President William McKinley's tomb took six years to build. By the time it was dedicated on September 30, 1907, not only William, but also his wife, Ida, and both of their daughters, were dead. William and Ida are lain in the center of the beehive, in identical side-by-side sarcophagi, raised on a marble pedestal so that you have to look heavenward to see them. The two kids are buried in the back wall.
At the time of its dedication, the tomb's bronze entry doors were the largest ever made, and the heroic-size McKinley statue out front was sculpted from a photo of him delivering a speech the day before he was shot at the Pan-American Expo in Buffalo.

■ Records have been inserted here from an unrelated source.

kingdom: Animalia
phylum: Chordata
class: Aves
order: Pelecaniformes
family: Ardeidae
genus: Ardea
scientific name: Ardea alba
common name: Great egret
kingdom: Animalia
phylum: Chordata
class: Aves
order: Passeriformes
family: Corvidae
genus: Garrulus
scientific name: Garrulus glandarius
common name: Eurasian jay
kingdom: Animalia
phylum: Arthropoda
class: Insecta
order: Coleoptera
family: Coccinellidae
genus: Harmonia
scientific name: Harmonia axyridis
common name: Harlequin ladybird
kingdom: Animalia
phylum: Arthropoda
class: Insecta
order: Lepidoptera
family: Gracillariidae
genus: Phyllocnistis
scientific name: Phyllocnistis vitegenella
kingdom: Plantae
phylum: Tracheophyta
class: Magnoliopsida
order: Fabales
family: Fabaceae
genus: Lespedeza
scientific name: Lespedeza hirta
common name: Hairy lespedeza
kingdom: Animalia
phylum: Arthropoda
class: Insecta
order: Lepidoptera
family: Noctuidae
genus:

Surrounding the tomb are 26 acres designed to resemble a giant sword from the air, with the beehive in the center of its pommel -- like a saintly medieval relic -- and the blade as a 575-foot-long reflecting pool. It probably did look shiny and metallic from a Zeppelin on sunny days, but in 1951 the pool was filled in, which suggests that, after nearly 50 years, William McKinley was slipping from the perpetual upkeep A-List.
According to the McKinley Museum next door, the tomb still receives nearly 200,000 visitors a year. We thought that sounded high for the third-best-known martyred President, but after we stopped by we realized that a lot of those visitors may be local cardio buffs, getting in a workout by running up and down the 108 steps of William McKinley's grave.